Allergic reaction – Most implants today are made of a titanium alloy that contains traces of nickel. While quite rare, some patients can have an allergic or inflammatory reaction to titanium. The symptoms can range from itchiness to Chronic Fatigue Syndrome. The MELISA test is the only scientifically-proven way to determine whether or not you have a titanium allergy and what the severity is.
In addition, there are a number of conditions and external factors that can be reason enough for a dentist to withhold dental implants from a particular patient.

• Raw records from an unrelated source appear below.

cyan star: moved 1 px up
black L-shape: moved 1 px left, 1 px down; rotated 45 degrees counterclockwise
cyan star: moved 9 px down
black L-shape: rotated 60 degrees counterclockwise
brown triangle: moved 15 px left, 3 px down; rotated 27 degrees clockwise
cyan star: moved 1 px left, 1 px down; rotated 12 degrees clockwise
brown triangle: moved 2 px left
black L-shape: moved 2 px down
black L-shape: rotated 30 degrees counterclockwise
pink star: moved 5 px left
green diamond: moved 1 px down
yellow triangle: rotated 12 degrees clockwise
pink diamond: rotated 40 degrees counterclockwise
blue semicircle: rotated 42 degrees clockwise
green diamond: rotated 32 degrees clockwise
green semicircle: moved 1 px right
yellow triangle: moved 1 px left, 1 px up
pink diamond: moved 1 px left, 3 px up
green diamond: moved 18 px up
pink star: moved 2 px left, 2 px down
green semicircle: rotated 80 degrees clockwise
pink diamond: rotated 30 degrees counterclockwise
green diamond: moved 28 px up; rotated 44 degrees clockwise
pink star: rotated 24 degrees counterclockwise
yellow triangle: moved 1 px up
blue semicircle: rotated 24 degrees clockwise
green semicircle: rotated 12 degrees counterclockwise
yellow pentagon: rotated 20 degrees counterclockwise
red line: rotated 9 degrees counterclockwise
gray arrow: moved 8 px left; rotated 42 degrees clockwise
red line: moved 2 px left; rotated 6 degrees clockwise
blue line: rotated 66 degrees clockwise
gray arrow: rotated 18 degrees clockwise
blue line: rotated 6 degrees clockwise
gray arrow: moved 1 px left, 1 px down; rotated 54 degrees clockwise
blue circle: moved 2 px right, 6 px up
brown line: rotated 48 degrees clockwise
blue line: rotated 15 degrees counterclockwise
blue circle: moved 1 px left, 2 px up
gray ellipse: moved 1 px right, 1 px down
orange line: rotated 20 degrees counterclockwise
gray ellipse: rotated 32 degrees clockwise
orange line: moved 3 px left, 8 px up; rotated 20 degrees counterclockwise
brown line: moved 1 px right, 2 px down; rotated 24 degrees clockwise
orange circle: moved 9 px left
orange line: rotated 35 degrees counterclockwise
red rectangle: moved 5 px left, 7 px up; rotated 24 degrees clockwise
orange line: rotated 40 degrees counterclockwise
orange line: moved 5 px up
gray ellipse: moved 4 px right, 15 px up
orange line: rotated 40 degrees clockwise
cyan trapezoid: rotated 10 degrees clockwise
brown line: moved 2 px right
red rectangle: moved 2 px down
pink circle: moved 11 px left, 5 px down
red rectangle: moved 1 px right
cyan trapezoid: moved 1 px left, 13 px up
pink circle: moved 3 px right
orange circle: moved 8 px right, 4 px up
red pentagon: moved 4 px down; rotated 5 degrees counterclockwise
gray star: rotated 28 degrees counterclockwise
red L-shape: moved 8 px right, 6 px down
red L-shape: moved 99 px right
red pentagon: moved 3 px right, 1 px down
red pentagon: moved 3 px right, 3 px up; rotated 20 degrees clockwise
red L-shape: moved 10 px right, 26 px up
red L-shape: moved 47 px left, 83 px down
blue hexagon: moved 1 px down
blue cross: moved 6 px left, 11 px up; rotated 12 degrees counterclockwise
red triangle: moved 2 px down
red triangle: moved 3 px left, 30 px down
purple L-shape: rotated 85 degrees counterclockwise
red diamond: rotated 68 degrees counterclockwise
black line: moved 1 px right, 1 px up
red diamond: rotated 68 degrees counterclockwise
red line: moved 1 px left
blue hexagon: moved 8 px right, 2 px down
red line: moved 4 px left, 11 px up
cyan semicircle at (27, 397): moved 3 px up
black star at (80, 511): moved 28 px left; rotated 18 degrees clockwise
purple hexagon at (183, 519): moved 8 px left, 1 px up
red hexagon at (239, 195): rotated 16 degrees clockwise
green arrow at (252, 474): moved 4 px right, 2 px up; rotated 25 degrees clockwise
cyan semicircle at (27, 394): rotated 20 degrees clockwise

There are very few reasons that would absolutely prohibit implant dentistry, but the following points should be taken into consideration.
- Failure to locate a primary nerve in the lower jaw
- Insufficient bone height, width or length
- Uncontrolled Type II diabetes
- Oral or intravenous bisphosphonates
- Bruxism (tooth grinding or clenching)
While that might seem like a long list of highly-unpleasant problems, remember that serious problems are rare and success rates are 95%+ as long as you find a trusted dentist to do the surgery and look after your teeth. Regular visits to the dentist can help manage most problems easily thanks to early detection. That said, be sure to contact your dentist as soon as possible if you have any of the symptoms mentioned in order to prevent implant failure or at the very least avoid developing more serious health problems.
All is not lost if a dental implant fails. An oral surgeon can attempt the procedure again after the area has had some time to heal.